Saved entries
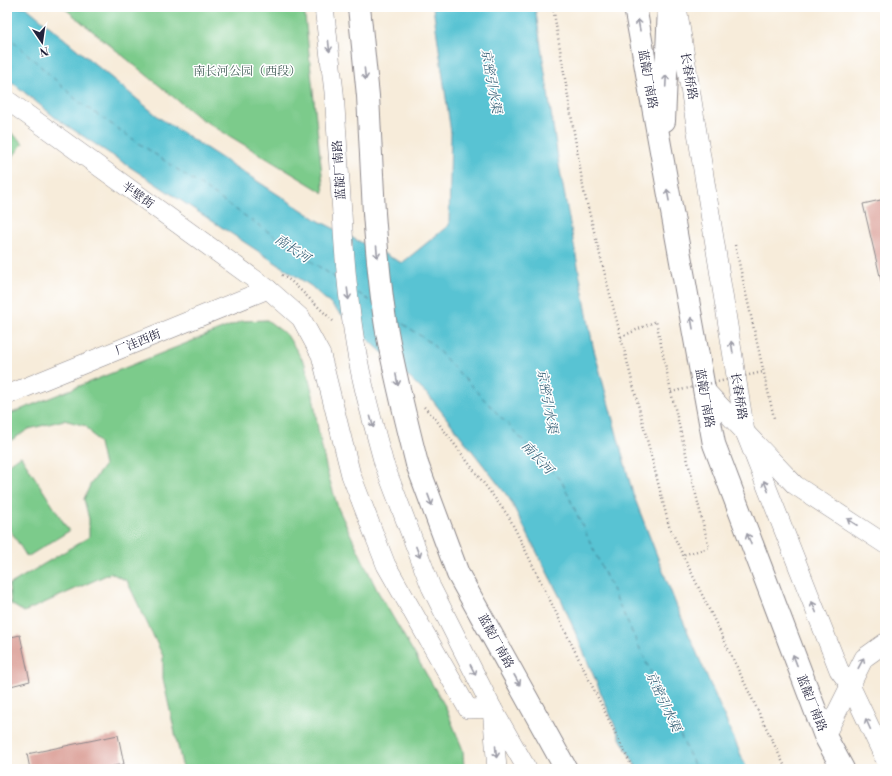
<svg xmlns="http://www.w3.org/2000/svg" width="892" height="776" font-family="'Libre Bodoni','Noto Serif SC',serif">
<rect width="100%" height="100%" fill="#fff"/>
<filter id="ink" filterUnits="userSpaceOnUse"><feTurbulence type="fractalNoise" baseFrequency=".025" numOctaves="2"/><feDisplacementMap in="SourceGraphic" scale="8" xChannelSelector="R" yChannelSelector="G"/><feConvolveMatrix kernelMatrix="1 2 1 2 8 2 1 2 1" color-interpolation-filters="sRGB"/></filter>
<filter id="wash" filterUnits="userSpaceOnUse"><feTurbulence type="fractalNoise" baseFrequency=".012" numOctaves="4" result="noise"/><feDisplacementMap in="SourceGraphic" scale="16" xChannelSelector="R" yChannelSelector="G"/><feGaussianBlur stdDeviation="0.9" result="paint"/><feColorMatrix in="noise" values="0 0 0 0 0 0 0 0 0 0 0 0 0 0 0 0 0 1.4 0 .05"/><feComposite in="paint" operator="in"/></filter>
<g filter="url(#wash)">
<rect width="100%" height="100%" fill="#f7ecda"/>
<g fill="#7ccb8b" stroke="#4f7663">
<polygon points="63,7 304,7 324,193 198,117"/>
<polygon points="7,129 23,143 7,165"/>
<polygon points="267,320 287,335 305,364 313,395 318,429 327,471 338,508 377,590 445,706 463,750 464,769 183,769 163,679 163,656 127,581 111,573 24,612 11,604 9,585 89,537 89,519 84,499 90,485 104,466 99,443 86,426 64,420 29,429 7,443 7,415 242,321"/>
<polygon points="21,456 69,531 27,557 7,525 7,465"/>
</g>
<polygon fill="#59c3d3" stroke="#3e7287" points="7,7 26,7 161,119 319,221 402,263 449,225 451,133 433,7 535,7 559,165 593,346 633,494 677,607 747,769 637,769 620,738 562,601 509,498 430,397 311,286 57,119 7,78"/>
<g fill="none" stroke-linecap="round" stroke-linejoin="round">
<g stroke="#386278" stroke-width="1" stroke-dasharray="5 4" stroke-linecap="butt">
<polyline points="7,35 79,102 337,279"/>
<polyline points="358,293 372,302"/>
<polyline points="396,319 431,343 562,482 696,769"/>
</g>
</g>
<g id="blocks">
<g fill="#d99a91">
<polygon points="885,199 885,293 884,293 863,204"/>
<polygon points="20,635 30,681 7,687 7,638"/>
<polygon points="118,735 124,764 100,769 30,769 27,754"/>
</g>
</g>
</g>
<g filter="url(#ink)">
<use href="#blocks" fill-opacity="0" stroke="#8c878a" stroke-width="1"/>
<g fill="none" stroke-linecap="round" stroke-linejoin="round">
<g stroke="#8c878a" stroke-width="20">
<g id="minor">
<polyline points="324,7 334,92 342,213"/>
<polyline points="677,7 745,432 839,670 850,685 885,759"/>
<polyline points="7,100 268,289 301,318 321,355 351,475 386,565 468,709 492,708 497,769"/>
<polyline points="704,389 795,485 885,544"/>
<polyline points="7,395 268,289"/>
<polyline points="384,464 431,587 492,708 527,769"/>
<polyline points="825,736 864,658 885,643"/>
</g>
</g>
<g stroke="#8c878a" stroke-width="24">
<g id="highway">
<polyline points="359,7 368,96 374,213"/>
<polyline points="635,7 714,444 825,736 843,769"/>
<polyline points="664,121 669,7"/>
<polyline points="417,464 458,574 566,769"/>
</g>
</g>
<g stroke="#8c878a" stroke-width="2.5" stroke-dasharray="1 3" stroke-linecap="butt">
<polyline points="553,7 584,192 669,526 786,769"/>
<polyline points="735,245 774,418"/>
<polyline points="282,275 291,281 333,321"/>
<polyline points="621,337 656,321 671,392 709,548 682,555"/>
<polyline points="424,407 434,417 509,517 633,769"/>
</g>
<use href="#minor" stroke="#fff" stroke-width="19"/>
<use href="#highway" stroke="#fff" stroke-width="22"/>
<g stroke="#8c878a" stroke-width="20" stroke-linecap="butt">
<path id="minor-bridge" d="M342,213C344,252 347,291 353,329C359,375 372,419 384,464"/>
</g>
<g stroke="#8c878a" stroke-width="24" stroke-linecap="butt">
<path id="highway-bridge" d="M374,213C377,253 380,293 387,332C395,376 406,420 417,464"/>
</g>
<polyline stroke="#8c878a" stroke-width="2.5" stroke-dasharray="1 3" stroke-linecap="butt" points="671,392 763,372"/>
<use href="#minor-bridge" stroke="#fff" stroke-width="19"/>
<use href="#highway-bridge" stroke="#fff" stroke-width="22"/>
</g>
<defs><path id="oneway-shaft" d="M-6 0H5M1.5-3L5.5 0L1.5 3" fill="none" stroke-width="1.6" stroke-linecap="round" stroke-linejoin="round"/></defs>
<g stroke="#9c9ca7">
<use href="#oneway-shaft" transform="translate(639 25) rotate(-100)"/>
<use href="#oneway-shaft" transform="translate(329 46) rotate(84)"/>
<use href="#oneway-shaft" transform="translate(365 74) rotate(84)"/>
<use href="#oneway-shaft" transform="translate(666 81) rotate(-87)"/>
<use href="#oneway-shaft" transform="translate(668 195) rotate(-100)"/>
<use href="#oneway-shaft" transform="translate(377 252) rotate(85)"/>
<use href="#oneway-shaft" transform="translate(348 294) rotate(83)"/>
<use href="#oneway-shaft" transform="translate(692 323) rotate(-100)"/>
<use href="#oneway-shaft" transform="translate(732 347) rotate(-99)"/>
<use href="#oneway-shaft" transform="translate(397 380) rotate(79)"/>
<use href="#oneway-shaft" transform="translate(372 422) rotate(75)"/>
<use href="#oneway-shaft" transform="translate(766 486) rotate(-112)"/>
<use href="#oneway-shaft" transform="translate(430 500) rotate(70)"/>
<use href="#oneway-shaft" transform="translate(852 522) rotate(-147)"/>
<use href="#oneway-shaft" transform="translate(749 539) rotate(-111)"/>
<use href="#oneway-shaft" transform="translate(418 552) rotate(69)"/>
<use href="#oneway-shaft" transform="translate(814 607) rotate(-112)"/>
<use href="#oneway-shaft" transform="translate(795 660) rotate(-111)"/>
<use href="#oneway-shaft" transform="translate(861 663) rotate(-62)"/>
<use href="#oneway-shaft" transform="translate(473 670) rotate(63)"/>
<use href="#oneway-shaft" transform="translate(517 680) rotate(61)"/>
<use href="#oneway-shaft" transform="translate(868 724) rotate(-114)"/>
<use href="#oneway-shaft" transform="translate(496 752) rotate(85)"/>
</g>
</g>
<g text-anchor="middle" stroke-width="3" stroke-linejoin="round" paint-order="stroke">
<g font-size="12" fill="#425d57" stroke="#fff">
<text x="247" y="75">南长河公园（西段）</text>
</g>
<g font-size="12" fill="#22223b" stroke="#fff">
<text transform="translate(689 76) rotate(80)" y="4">长春桥路</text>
<text transform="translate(648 79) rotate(80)" y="4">蓝靛厂南路</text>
<text transform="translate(339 170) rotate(-94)" y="4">蓝靛厂南路</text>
<text transform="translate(138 195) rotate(36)" y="4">半壁街</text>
<text transform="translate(138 342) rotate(-22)" y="4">厂洼西街</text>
<text transform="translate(739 396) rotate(81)" y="4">长春桥路</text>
<text transform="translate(705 398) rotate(80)" y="4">蓝靛厂南路</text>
<text transform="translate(496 641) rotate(61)" y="4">蓝靛厂南路</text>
<text transform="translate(812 703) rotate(68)" y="4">蓝靛厂南路</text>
</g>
<g font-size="13" font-style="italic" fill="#386278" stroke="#fff">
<text transform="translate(492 81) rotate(80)" y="5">京密引水渠</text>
<text transform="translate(293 248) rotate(34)" y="5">南长河</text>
<text transform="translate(548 401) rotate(80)" y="5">京密引水渠</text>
<text transform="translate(538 457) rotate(47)" y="5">南长河</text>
<text transform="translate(664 701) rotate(65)" y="5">京密引水渠</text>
</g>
</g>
<rect width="892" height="776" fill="none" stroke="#fff" stroke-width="24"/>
<g transform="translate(42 42) rotate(167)" stroke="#ffffff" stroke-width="3" paint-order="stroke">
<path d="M0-3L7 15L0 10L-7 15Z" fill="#22223b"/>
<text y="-6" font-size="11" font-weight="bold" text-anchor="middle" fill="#22223b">N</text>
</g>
</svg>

ABOUT THIS TASK:
Look through the entries above; copy every line holding the string "wash".

SOLUTION FOR THIS PROBLEM:
<filter id="wash" filterUnits="userSpaceOnUse"><feTurbulence type="fractalNoise" baseFrequency=".012" numOctaves="4" result="noise"/><feDisplacementMap in="SourceGraphic" scale="16" xChannelSelector="R" yChannelSelector="G"/><feGaussianBlur stdDeviation="0.9" result="paint"/><feColorMatrix in="noise" values="0 0 0 0 0 0 0 0 0 0 0 0 0 0 0 0 0 1.4 0 .05"/><feComposite in="paint" operator="in"/></filter>
<g filter="url(#wash)">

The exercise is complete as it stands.